**EXERCISE**
Set down exactly the lines below between the line holding "ita chirurgica, il" and the line holding "armacologico (miorilassanti, analgesici", inclusive; no other line belongs in the answer.

**MATERIALS PROVIDED**
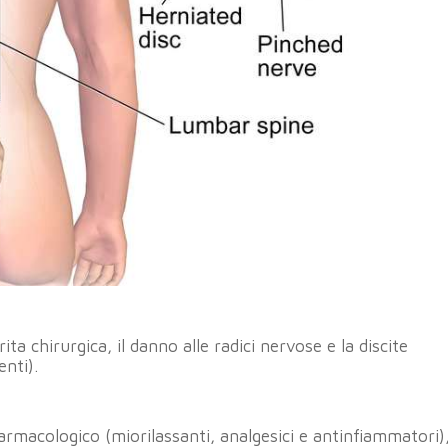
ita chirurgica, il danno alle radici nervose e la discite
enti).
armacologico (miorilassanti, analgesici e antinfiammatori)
* * *
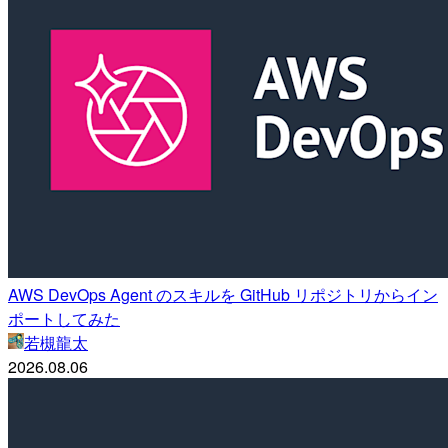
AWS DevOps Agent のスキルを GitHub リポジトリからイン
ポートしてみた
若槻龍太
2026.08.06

**EXERCISE RESPONSE**
ita chirurgica, il danno alle radici nervose e la discite
enti).
armacologico (miorilassanti, analgesici e antinfiammatori)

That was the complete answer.